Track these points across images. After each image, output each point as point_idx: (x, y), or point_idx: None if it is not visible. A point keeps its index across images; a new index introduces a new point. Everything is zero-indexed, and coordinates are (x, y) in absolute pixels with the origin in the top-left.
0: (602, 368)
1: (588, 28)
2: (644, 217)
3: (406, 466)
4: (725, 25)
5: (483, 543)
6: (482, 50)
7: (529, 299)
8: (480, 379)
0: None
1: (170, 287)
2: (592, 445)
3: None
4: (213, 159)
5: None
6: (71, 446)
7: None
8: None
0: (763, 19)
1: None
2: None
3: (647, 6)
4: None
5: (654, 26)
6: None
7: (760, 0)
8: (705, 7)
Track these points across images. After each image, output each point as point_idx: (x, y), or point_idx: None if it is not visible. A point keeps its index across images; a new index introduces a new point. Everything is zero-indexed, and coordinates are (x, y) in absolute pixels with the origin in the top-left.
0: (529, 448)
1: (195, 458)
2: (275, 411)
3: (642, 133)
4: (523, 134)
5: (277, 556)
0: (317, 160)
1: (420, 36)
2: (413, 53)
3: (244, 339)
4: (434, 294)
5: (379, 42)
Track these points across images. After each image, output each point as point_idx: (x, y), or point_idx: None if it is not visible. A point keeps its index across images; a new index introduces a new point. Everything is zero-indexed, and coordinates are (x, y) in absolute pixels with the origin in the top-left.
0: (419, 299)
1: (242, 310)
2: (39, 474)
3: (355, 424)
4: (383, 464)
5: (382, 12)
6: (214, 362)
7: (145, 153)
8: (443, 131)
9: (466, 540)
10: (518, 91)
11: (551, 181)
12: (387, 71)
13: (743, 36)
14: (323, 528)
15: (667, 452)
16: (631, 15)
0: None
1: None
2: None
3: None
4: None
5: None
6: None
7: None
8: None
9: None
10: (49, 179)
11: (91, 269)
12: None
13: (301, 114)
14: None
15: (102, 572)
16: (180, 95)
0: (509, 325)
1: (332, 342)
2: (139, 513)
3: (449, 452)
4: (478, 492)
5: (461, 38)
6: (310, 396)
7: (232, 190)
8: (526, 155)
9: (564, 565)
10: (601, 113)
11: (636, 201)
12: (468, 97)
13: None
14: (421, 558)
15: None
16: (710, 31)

——————————

Please copy all of the material above word for word, leaving out nothing and changing nothing.

### SOLUTION
Track these points across images. After each image, output each point as point_idx: (x, y), or point_idx: None if it is not visible. A point keeps its index across images; a new index introduces a new point. Everything is zero-indexed, and coordinates are (x, y) in absolute pixels with the origin in the top-left.
0: (602, 368)
1: (588, 28)
2: (644, 217)
3: (406, 466)
4: (725, 25)
5: (483, 543)
6: (482, 50)
7: (529, 299)
8: (480, 379)
0: None
1: (170, 287)
2: (592, 445)
3: None
4: (213, 159)
5: None
6: (71, 446)
7: None
8: None
0: (763, 19)
1: None
2: None
3: (647, 6)
4: None
5: (654, 26)
6: None
7: (760, 0)
8: (705, 7)
Track these points across images. After each image, output each point as point_idx: (x, y), or point_idx: None if it is not visible. A point keeps its index across images; a new index introduces a new point. Everything is zero-indexed, and coordinates are (x, y) in absolute pixels with the origin in the top-left.
0: (529, 448)
1: (195, 458)
2: (275, 411)
3: (642, 133)
4: (523, 134)
5: (277, 556)
0: (317, 160)
1: (420, 36)
2: (413, 53)
3: (244, 339)
4: (434, 294)
5: (379, 42)
Track these points across images. After each image, output each point as point_idx: (x, y), or point_idx: None if it is not visible. A point keeps its index across images; a new index introduces a new point. Everything is zero-indexed, and coordinates are (x, y) in absolute pixels with the origin in the top-left.
0: (419, 299)
1: (242, 310)
2: (39, 474)
3: (355, 424)
4: (383, 464)
5: (382, 12)
6: (214, 362)
7: (145, 153)
8: (443, 131)
9: (466, 540)
10: (518, 91)
11: (551, 181)
12: (387, 71)
13: (743, 36)
14: (323, 528)
15: (667, 452)
16: (631, 15)
0: None
1: None
2: None
3: None
4: None
5: None
6: None
7: None
8: None
9: None
10: (49, 179)
11: (91, 269)
12: None
13: (301, 114)
14: None
15: (102, 572)
16: (180, 95)
0: (509, 325)
1: (332, 342)
2: (139, 513)
3: (449, 452)
4: (478, 492)
5: (461, 38)
6: (310, 396)
7: (232, 190)
8: (526, 155)
9: (564, 565)
10: (601, 113)
11: (636, 201)
12: (468, 97)
13: None
14: (421, 558)
15: None
16: (710, 31)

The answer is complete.